● **Provided text**
↓↓↓

Heidi J. Ellsworth: September to October. Yep.

Sergio Terreros: Yes. And different countries celebrate their Independence Day. That's why it's the Hispanic Heritage Month, but loving it. I enjoy every time. In my marketing perspective, when I see companies pushing content or pushing initiatives for the Latino Hispanic community because we always have this situation, right guys? It is Hispanic or it is Latino? We don't know.

That is our debate to find out the solution. But yeah, I feel I like it. I like it. It is important. The companies will make a difference. They're going to have employees, they're going to have soon relatives with Hispanic heritage and yeah, that's my point in the marketing perspective. Awesome. Hispanics, we bring entrepreneurship, can be I would say entrepreneurship mindset to the companies where we are very collaborative. We like to put our ideas together and that always will make a difference in the performance of any company that hired Latinos. Of course, as Latino, proud to be part of these celebrations.

Heidi J. Ellsworth: Sergio, we always have to have a little bit of these conversations. So I love what you said. It's like do we say Latino? Do we say Hispanic? Is it interchangeable? And I would love to have everybody. I mean, what are all your thoughts?

Sergio Terreros: Well, be careful because I just start a war here. I know some people, they are married with the term of Latinos because it's more inclusive. But my perspective, okay, I'm going to have to put it out that in my perspective, Hispanic is for the one that speak Spanish, right? So Brazilian, sorry guys, you guys don't speak Spanish. I know you as Latinos, but if you're from Brazil, you don't speak Spanish. Just kidding. But yeah, that is always when we have meetings, marketing meetings with the company that we represent, it's always in the, "How we call this program? Latino, Hispanic, Latino, Hispanic?" I said, "Man, just how you feel more comfortable." To be honest, and I'm speaking for myself, we don't care. It just we just speak Spanish. We communicate. Because there's more terms actually, Latino, Hispanics, Latinx, and I don't know. Just a lot of option that we have.

↑↑↑

● **Record set**
↓↓↓

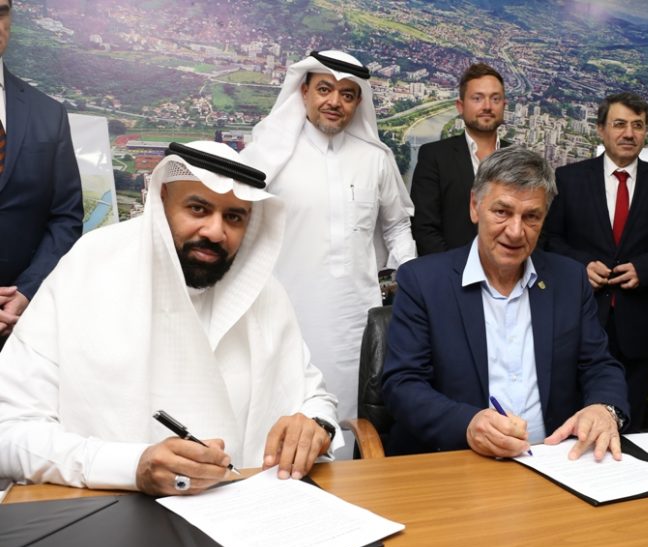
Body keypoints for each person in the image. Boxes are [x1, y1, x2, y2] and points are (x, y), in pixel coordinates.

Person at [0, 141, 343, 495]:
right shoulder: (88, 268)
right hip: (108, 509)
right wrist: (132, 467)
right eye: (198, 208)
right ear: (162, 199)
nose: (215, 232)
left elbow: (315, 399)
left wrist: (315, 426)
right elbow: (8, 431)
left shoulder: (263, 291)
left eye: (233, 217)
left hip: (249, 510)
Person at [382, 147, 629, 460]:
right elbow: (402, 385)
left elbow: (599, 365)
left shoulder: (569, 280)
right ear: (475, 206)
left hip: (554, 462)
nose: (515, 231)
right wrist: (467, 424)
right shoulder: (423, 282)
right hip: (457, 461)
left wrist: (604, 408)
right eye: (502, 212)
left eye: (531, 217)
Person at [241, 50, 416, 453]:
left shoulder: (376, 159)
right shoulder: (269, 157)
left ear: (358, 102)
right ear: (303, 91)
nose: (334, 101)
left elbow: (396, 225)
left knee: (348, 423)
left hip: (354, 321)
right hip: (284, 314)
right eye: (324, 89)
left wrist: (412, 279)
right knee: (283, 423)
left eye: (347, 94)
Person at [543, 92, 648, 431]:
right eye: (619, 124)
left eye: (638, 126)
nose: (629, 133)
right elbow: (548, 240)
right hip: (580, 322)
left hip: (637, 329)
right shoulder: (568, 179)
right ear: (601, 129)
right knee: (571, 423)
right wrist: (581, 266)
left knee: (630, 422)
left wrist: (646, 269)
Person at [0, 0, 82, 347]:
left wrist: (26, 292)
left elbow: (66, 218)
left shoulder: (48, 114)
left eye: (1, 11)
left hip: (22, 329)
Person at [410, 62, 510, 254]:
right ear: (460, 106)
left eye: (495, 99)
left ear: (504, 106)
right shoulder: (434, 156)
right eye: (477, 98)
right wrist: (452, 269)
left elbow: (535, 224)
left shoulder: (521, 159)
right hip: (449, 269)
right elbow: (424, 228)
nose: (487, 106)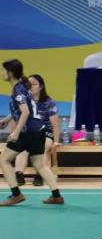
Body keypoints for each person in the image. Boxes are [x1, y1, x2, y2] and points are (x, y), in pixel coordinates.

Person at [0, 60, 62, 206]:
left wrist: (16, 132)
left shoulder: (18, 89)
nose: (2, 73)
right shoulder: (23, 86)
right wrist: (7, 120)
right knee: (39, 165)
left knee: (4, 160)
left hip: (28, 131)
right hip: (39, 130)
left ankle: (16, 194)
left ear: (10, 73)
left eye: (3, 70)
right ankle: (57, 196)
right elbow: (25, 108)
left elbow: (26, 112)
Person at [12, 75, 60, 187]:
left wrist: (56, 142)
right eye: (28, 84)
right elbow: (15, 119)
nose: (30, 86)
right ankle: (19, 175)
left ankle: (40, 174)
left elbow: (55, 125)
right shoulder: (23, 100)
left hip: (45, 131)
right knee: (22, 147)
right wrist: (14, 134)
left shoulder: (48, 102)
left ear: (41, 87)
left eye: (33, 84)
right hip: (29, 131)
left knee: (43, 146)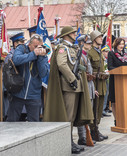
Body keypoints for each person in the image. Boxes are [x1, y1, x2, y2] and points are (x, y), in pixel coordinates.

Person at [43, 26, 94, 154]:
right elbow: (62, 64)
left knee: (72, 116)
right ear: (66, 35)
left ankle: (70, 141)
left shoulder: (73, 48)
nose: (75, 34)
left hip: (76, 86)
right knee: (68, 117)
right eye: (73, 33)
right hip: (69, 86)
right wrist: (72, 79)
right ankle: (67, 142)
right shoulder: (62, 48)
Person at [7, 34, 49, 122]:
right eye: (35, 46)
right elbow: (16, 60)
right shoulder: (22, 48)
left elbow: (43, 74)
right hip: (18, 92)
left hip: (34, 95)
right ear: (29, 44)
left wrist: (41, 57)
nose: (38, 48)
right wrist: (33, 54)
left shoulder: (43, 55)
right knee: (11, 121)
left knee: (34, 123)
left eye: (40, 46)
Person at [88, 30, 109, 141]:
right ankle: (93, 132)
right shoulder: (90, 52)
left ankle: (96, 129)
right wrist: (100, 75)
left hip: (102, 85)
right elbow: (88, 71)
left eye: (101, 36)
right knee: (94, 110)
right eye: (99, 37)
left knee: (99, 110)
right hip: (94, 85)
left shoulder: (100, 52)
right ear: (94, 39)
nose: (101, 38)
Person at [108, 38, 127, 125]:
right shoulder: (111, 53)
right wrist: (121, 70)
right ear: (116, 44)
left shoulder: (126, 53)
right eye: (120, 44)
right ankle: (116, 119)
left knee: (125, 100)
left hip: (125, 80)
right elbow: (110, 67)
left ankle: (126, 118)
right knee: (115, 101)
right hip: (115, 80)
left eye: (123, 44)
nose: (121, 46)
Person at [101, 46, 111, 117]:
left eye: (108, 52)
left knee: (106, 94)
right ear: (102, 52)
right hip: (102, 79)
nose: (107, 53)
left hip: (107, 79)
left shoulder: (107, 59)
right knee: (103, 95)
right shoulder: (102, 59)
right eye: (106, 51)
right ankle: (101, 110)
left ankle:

↑↑↑

● **Exercises**
- 1) Answer these about the transcript:
(a) What does Sergio Terreros say Hispanics bring to companies?
(b) According to Sergio, why are some people attached to the term "Latinos"?
(c) In Sergio's view, who does the term "Hispanic" refer to?
- 2) Please print the transcript from "Heidi J. Ellsworth: Sergio, we" to "all your thoughts?".

● **Responses to the tasks**
- 1)
(a) Entrepreneurship, or an entrepreneurship mindset.
(b) Because it is more inclusive.
(c) Those who speak Spanish.

- 2)
Heidi J. Ellsworth: Sergio, we always have to have a little bit of these conversations. So I love what you said. It's like do we say Latino? Do we say Hispanic? Is it interchangeable? And I would love to have everybody. I mean, what are all your thoughts?